TASK DIRECTIONS ::
Can you transcribe every line of the material below without changing a single word, number, or punctuation mark?

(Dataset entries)
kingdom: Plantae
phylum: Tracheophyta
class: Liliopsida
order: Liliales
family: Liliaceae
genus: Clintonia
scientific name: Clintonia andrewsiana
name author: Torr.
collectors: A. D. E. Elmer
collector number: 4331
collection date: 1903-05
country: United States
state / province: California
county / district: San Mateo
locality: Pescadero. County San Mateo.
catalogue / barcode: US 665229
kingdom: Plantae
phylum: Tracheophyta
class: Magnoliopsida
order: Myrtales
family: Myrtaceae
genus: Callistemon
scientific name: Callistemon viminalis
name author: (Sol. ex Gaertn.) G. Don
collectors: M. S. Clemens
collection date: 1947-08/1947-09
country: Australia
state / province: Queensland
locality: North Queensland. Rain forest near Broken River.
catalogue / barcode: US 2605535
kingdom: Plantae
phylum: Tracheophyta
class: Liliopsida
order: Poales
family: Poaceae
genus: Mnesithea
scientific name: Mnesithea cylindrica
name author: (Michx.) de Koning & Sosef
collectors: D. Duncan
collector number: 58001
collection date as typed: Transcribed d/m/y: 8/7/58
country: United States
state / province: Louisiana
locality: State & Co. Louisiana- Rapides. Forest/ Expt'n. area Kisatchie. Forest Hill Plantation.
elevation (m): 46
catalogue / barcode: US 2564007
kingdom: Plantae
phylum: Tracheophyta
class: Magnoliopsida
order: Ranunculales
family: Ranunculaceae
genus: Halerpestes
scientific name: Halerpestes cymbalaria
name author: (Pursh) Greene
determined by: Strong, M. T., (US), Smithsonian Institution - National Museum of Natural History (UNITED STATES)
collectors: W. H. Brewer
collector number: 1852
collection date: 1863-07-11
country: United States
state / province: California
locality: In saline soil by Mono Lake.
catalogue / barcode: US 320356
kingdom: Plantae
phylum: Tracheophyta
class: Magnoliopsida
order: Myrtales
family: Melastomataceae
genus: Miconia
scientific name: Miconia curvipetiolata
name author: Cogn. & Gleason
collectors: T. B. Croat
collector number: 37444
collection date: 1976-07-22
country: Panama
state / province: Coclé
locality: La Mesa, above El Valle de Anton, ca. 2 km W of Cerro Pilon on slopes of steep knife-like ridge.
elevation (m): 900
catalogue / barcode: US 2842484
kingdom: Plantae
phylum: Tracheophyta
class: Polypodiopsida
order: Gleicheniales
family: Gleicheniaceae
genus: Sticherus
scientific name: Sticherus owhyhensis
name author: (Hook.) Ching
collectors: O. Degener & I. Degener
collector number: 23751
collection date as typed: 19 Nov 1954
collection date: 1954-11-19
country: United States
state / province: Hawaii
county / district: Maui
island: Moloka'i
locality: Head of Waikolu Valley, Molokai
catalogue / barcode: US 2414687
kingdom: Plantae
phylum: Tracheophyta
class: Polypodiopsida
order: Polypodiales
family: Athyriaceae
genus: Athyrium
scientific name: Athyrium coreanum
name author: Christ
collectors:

RESPONSE ::
kingdom: Plantae
phylum: Tracheophyta
class: Liliopsida
order: Liliales
family: Liliaceae
genus: Clintonia
scientific name: Clintonia andrewsiana
name author: Torr.
collectors: A. D. E. Elmer
collector number: 4331
collection date: 1903-05
country: United States
state / province: California
county / district: San Mateo
locality: Pescadero. County San Mateo.
catalogue / barcode: US 665229
kingdom: Plantae
phylum: Tracheophyta
class: Magnoliopsida
order: Myrtales
family: Myrtaceae
genus: Callistemon
scientific name: Callistemon viminalis
name author: (Sol. ex Gaertn.) G. Don
collectors: M. S. Clemens
collection date: 1947-08/1947-09
country: Australia
state / province: Queensland
locality: North Queensland. Rain forest near Broken River.
catalogue / barcode: US 2605535
kingdom: Plantae
phylum: Tracheophyta
class: Liliopsida
order: Poales
family: Poaceae
genus: Mnesithea
scientific name: Mnesithea cylindrica
name author: (Michx.) de Koning & Sosef
collectors: D. Duncan
collector number: 58001
collection date as typed: Transcribed d/m/y: 8/7/58
country: United States
state / province: Louisiana
locality: State & Co. Louisiana- Rapides. Forest/ Expt'n. area Kisatchie. Forest Hill Plantation.
elevation (m): 46
catalogue / barcode: US 2564007
kingdom: Plantae
phylum: Tracheophyta
class: Magnoliopsida
order: Ranunculales
family: Ranunculaceae
genus: Halerpestes
scientific name: Halerpestes cymbalaria
name author: (Pursh) Greene
determined by: Strong, M. T., (US), Smithsonian Institution - National Museum of Natural History (UNITED STATES)
collectors: W. H. Brewer
collector number: 1852
collection date: 1863-07-11
country: United States
state / province: California
locality: In saline soil by Mono Lake.
catalogue / barcode: US 320356
kingdom: Plantae
phylum: Tracheophyta
class: Magnoliopsida
order: Myrtales
family: Melastomataceae
genus: Miconia
scientific name: Miconia curvipetiolata
name author: Cogn. & Gleason
collectors: T. B. Croat
collector number: 37444
collection date: 1976-07-22
country: Panama
state / province: Coclé
locality: La Mesa, above El Valle de Anton, ca. 2 km W of Cerro Pilon on slopes of steep knife-like ridge.
elevation (m): 900
catalogue / barcode: US 2842484
kingdom: Plantae
phylum: Tracheophyta
class: Polypodiopsida
order: Gleicheniales
family: Gleicheniaceae
genus: Sticherus
scientific name: Sticherus owhyhensis
name author: (Hook.) Ching
collectors: O. Degener & I. Degener
collector number: 23751
collection date as typed: 19 Nov 1954
collection date: 1954-11-19
country: United States
state / province: Hawaii
county / district: Maui
island: Moloka'i
locality: Head of Waikolu Valley, Molokai
catalogue / barcode: US 2414687
kingdom: Plantae
phylum: Tracheophyta
class: Polypodiopsida
order: Polypodiales
family: Athyriaceae
genus: Athyrium
scientific name: Athyrium coreanum
name author: Christ
collectors:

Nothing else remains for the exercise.